三
將近中秋,炎熱還沒有退。籠罩在吳莊上空的空氣如同攪和了鉛粉,黑沉沉壓在人頭頂。幾場大雨之後使河灘的雜草變得更加蔥蘢繁茂,踩在噗嘰噗嘰的爛泥裏墾荒更加艱難了。泥水常常象有什麽魔力一樣吸住了鐵鍁,拔也拔不出來。
這天早晨,天空仍嘩嘩啦啦持續著夜裏的雨。高音喇叭裏終於傳出青年突擊隊員們停工休整的消息,陸文景一躍而起,嘴裏情不自禁哼起了“我們歡呼,我們歌唱,祝願嘩嘩雨氣勢磅礴……。”她的弟弟鑽在被窩裏哼哼嘰嘰翻了個身,夢囈般喝斥她道:“篡改革命歌曲,是何居心!”
陸文景的母親一隻手摁著肚,一隻手拉風箱,灶口的炭火映出一張枯黃的臉。
陸文景跳下地來就要替母親燒火。她的母親一到秋天就犯病,文景為今天能在家中幫幫母親而高興。
“快,叫起文德來去撿院裏的棗。”母親卻拒絕她的幫助,痛惜地說:“一院的風落棗兒。卷在水中浸得太久就爛了。”

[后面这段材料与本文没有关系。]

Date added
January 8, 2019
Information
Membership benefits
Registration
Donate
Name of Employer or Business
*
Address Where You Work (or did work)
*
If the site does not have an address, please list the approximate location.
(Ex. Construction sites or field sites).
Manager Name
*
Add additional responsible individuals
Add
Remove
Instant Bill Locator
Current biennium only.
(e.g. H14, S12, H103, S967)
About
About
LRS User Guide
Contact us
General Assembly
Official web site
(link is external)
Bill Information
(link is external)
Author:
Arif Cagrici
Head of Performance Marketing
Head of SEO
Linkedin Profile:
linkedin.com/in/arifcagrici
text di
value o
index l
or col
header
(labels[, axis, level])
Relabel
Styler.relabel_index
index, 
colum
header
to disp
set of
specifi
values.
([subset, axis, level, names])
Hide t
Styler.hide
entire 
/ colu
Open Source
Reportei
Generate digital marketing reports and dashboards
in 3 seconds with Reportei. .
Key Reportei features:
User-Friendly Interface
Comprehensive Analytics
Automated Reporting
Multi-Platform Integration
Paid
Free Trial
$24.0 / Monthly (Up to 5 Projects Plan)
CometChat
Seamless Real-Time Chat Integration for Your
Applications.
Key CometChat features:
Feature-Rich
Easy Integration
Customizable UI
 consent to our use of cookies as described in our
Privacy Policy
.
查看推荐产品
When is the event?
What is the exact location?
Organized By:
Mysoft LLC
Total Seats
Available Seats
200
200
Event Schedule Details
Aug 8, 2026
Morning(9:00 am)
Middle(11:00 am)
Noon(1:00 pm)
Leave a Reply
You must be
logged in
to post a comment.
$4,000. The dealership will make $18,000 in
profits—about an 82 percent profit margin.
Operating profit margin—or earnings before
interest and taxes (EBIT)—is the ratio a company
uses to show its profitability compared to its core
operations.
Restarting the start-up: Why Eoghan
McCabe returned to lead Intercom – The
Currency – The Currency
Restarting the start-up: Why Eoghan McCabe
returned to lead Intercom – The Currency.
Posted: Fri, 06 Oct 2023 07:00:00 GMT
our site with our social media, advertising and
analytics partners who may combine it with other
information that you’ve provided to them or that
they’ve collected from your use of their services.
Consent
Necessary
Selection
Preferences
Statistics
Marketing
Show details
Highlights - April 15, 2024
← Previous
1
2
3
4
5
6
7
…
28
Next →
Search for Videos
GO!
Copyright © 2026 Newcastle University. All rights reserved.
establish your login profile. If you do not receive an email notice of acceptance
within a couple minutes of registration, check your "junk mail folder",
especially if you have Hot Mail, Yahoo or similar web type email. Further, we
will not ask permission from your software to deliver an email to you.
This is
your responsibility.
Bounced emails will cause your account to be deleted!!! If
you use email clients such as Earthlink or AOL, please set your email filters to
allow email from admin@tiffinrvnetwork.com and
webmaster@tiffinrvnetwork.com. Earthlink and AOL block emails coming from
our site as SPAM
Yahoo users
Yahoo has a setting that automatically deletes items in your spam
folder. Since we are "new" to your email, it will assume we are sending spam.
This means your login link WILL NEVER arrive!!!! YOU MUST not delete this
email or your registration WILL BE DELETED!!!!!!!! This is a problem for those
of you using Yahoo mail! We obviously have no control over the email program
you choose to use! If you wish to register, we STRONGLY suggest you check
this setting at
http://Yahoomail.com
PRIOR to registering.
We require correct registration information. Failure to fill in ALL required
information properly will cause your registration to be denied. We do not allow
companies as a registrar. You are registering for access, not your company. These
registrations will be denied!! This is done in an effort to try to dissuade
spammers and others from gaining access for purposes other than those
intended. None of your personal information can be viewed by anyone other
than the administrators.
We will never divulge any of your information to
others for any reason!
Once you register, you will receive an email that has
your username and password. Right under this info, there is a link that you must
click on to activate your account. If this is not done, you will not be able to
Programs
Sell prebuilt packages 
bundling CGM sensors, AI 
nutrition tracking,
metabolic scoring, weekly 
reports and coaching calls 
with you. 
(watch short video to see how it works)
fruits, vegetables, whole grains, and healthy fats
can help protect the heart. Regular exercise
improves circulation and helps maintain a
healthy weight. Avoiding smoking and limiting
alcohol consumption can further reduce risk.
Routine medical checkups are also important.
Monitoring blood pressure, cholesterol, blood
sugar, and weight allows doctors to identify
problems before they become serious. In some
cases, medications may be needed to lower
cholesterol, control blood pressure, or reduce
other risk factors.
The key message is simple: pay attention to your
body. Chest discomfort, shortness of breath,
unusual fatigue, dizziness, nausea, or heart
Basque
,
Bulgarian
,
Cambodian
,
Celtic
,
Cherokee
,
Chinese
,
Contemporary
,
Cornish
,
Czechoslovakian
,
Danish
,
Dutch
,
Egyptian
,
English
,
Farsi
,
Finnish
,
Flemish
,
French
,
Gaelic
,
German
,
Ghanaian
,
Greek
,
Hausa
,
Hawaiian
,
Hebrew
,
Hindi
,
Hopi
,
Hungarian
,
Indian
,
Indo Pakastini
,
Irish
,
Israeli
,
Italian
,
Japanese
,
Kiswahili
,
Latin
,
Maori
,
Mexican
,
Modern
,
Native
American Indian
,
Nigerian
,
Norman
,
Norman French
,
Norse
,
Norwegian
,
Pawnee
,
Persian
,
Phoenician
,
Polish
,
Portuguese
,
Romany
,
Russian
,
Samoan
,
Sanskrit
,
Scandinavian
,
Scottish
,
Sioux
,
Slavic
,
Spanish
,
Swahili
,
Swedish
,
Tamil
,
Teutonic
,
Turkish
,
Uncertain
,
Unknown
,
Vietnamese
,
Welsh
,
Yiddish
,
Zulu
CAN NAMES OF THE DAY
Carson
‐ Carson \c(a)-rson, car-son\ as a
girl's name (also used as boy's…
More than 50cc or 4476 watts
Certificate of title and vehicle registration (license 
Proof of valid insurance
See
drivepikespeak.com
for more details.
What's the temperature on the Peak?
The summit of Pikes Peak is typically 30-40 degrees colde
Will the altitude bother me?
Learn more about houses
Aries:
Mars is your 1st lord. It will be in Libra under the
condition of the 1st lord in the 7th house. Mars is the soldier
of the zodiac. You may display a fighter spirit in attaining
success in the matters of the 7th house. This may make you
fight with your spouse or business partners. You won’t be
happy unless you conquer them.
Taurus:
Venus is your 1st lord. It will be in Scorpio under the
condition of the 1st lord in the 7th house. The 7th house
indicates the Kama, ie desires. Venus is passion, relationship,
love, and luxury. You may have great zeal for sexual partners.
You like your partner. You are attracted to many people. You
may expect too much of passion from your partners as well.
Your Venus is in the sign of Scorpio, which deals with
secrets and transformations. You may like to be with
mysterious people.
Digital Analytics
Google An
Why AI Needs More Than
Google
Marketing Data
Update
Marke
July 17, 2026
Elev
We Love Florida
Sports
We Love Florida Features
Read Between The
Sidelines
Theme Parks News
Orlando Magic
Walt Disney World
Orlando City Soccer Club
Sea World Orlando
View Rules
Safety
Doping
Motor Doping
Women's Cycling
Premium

陸文景推門一看,院裏到處是積水。她的父親正披著個破塑料布在街門口捅水渠。被大雨衝刷下來的花紅棗兒和樹葉漂泊在一汪一汪的泥水裏。望著這即將成熟的棗兒夭折在暴雨的打擊中,陸文景束手無策地怔住了。
“去年的賣棗錢還給文德扯了條褲子呢!”她娘在灶口自言自語。“社會主義好,社會主義好。社會主義國家人民地位高。買個餅子要糧票,扯尺布要布票,一個工分兌二毛,勞動一年打水漂……”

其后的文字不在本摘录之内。